Sept 30 - Orpheum Theatre, Vancouver, BC
Oct 9 - Massey Hall, Toronto, ON

solo acoustic shows


----------



## johnnyshaka (Nov 2, 2014)

Really regret not seeing him the last time he passed through Edmonton on an acoustic tour.


----------



## fretboard (May 31, 2006)

Liked the show much more than I anticipated. The scene was very much more an in-a-living-room vibe rather than a concert with the sit-down crowd, but Chris seemed comfortable with it. Plenty of chatting to the crowd between songs - jokes, stories, his fondness for Toronto. Thank You is the Zep tune, Nothing Compares 2 U is Prince/Sinead, Times are Changing Back is his reworking of the Dylan tune with Cornell lyrics, Threw It All Away is also Dylan. Rusty Cage was done Johnny Cash style. I Am The Highway was in there somewhere - someone yelled it out and he said "You wanna hear that?
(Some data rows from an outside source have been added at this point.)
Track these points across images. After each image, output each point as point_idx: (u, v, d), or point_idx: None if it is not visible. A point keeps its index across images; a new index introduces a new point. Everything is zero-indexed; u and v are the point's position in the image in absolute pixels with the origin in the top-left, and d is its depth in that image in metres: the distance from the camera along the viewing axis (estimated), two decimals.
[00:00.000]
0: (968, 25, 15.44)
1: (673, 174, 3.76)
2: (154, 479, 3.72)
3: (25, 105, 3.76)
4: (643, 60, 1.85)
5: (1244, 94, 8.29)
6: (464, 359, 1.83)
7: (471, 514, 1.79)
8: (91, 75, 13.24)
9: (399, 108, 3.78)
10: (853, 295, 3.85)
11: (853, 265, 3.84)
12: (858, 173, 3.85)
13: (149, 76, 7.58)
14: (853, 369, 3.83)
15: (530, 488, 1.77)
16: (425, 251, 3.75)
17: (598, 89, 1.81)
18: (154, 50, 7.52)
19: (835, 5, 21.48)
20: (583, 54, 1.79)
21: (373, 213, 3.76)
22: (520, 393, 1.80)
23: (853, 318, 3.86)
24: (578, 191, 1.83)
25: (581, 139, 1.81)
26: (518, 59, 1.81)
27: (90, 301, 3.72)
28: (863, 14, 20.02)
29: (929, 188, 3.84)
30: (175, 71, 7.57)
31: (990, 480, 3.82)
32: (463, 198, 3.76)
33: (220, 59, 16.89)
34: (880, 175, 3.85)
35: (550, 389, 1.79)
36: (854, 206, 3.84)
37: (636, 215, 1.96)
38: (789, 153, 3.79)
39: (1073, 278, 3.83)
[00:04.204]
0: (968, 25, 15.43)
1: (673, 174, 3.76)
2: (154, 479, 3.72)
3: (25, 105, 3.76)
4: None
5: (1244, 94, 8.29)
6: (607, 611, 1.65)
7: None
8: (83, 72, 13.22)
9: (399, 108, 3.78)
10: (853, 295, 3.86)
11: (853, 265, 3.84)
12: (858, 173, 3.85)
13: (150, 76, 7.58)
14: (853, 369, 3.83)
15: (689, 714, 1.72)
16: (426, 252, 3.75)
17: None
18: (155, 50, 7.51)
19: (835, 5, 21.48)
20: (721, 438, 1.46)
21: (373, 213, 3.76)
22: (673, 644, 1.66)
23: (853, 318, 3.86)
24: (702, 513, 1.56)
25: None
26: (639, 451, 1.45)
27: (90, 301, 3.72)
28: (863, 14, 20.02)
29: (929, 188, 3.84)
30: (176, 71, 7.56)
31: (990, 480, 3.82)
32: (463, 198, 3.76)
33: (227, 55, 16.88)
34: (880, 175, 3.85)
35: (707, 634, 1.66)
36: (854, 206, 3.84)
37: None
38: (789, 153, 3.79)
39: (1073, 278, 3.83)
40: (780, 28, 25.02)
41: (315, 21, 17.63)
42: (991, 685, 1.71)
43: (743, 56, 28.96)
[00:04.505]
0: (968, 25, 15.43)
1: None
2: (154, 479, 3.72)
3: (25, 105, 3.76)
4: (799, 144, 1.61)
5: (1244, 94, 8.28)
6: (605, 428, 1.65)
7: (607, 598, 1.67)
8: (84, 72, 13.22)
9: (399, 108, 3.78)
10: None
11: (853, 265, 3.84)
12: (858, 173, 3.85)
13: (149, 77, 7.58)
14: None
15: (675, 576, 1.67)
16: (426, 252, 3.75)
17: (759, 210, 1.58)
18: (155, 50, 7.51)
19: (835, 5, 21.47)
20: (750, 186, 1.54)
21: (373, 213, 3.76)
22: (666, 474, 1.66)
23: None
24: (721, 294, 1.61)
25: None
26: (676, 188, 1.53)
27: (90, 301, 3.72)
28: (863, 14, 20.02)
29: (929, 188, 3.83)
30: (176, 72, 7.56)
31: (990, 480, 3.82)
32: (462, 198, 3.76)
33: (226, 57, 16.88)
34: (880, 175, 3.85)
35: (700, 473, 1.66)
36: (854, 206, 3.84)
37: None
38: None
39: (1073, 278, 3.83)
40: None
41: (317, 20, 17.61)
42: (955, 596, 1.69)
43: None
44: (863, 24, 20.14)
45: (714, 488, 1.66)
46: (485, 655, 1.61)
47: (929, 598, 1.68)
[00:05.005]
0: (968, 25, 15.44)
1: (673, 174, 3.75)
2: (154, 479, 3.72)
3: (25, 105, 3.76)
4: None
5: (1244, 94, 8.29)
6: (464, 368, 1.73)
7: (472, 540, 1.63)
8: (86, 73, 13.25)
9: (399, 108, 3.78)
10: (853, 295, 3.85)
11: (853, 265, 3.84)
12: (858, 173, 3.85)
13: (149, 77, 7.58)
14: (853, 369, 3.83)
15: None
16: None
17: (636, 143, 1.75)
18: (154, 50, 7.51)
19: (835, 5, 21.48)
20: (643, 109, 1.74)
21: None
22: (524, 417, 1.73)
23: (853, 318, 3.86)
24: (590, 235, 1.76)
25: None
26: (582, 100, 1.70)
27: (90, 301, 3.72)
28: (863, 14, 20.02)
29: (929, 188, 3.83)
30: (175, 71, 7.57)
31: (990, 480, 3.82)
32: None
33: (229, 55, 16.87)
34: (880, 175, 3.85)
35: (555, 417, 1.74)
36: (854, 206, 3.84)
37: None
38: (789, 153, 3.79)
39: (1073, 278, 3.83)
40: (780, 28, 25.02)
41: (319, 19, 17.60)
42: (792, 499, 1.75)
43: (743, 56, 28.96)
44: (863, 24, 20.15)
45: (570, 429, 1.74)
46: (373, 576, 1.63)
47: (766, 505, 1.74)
Ok." There were a few Jesus Christ Pose teases but he said it doesn't lend itself to solo acoustic treatment. He did ask his cello player Bryan to come out and try it, but no chance. Worth the $90.

B = Bryan Gibson on cello, he played mandolin on a tune as well.


----------



## ezcomes (Jul 28, 2008)

was a good show...but there is a song missing before nearly forgot my broken heart...he didn't start the show with that...
you don't know what it's like went over really well too! same with River of Deceit

i thought it was a great show...but what i couldn't tell, b/c i was in the balcony, what his amps were doing?
Bryan was running his Cello though an effect pedal too...would've been cool to see what exactly was going on

great show though!


----------



## bluebayou (May 25, 2015)

And once again Ottawa is the hinterland for touring musicians. This is so effing frustratng!


----------



## astyles (Apr 6, 2009)

^I second that. :/. I would have gone just to hear River of Deceit !


----------



## amagras (Apr 22, 2015)

Me too, Cornell is one of my favourite singers


----------



## johnnyshaka (Nov 2, 2014)

Just got back from seeing this show in Edmonton...awesome! Bryan on the cello (as well as a few other instruments) was fantastic as well.

I'm 41 so I grew up in the "grunge" era and voices like Cornell's and Eddie Vedder's are ones I really identify with and remember fondly. Cornell didn't disappoint, he sounded fantastic. He played stuff from all three of his bands, his solo stuff and several covers including this "One":


----------



## BSTheTech (Sep 30, 2015)

I saw him Thursday night at the Victoria show and he was great. 2 1/2 hours of performance. Voice is in top form.


----------